Tandis que la Haute Couture continue de se réinventer entre prouesse technique et poésie visuelle, Imane Ayissi impose une autre voix, singulière et urgente. Sa collection Ikorrok — terme Ewondo signifiant un jardin rendu à la nature — est un plaidoyer pour une couture qui répare, qui respecte, qui raconte. Plus qu’un défilé, une proposition de monde.
La nature, malmenée, y devient protagoniste. Non pas dans une célébration naïve, mais comme métaphore d’un nécessaire relâchement de la pression humaine sur son environnement. En s’inspirant des pratiques agraires africaines de jachère, Ayissi transpose cette idée en mode : redonner du temps et de l’espace aux matières, ralentir, sublimer autrement.

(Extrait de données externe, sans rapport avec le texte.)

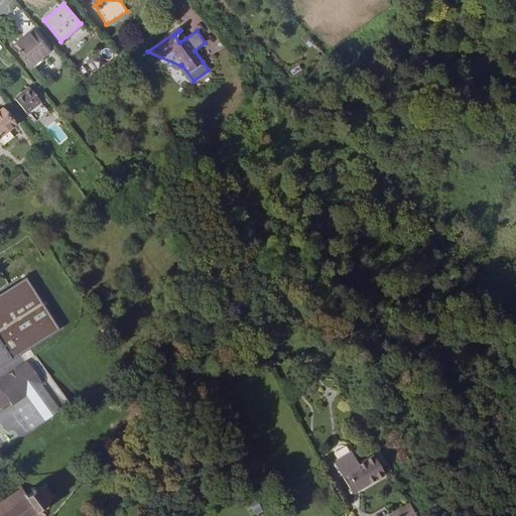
[(32,30),(12,46),(29,68),(49,51),(32,30)]
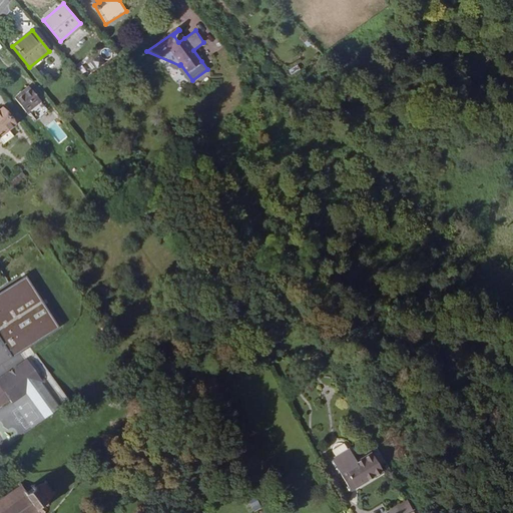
[(184,38),(179,30),(173,35),(178,42),(184,38)]
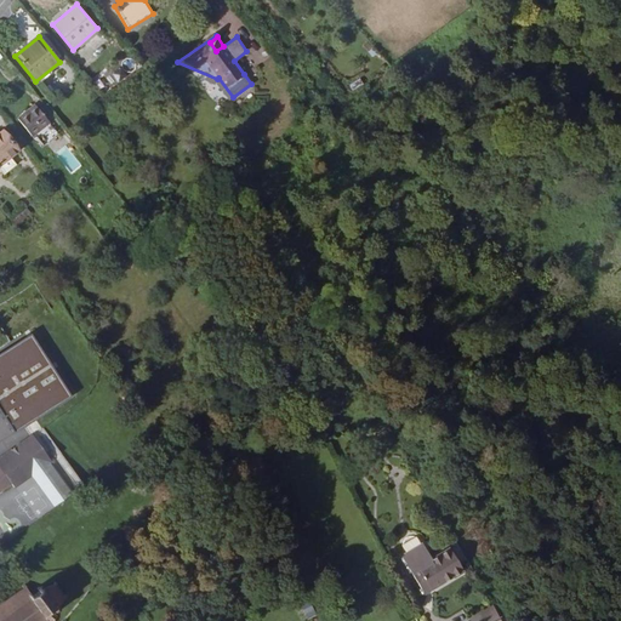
[(5,56),(0,60),(0,64),(9,75),(17,70),(5,56)]
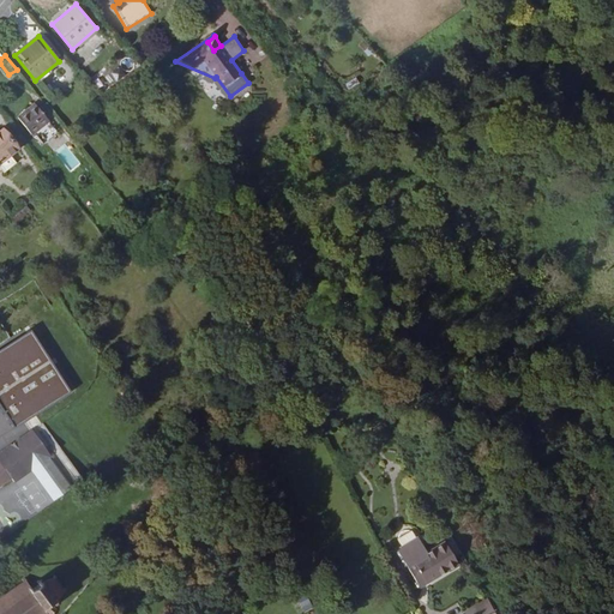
[(35,102),(17,116),(31,134),(40,128),(43,133),(50,128),(46,124),(49,121),(35,102)]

Les silhouettes évoquent tour à tour la flore, la faune, les formes organiques. Brocards, broderies, imprimés végétaux, perlage animalier inspiré de la culture Yoruba créent une cartographie sensible du vivant. L’abstraction n’est jamais loin : certaines pièces sont pensées comme douces pour la nature, conçues en feutre de laine française biodégradable, brodées de porcelaine, pierres semi-précieuses ou laque urushi — fruit d’une collaboration avec l’artiste plasticienne Aline Putot-Toupry.
Ici, l’engagement ne sacrifie rien à la beauté. Les coupes sont fluides, enveloppantes, presque méditatives. La palette oscille entre les teintes de terre, les nuances minérales, les éclats floraux. Un équilibre rare entre profondeur du propos et légèreté du geste.
Ikorrok est une démonstration de couture transcontinentale, ancrée dans les récits africains tout en dialoguant avec les enjeux environnementaux globaux. Imane Ayissi, pionnier d’un luxe conscient, y confirme que la Haute Couture peut aussi être un manifeste.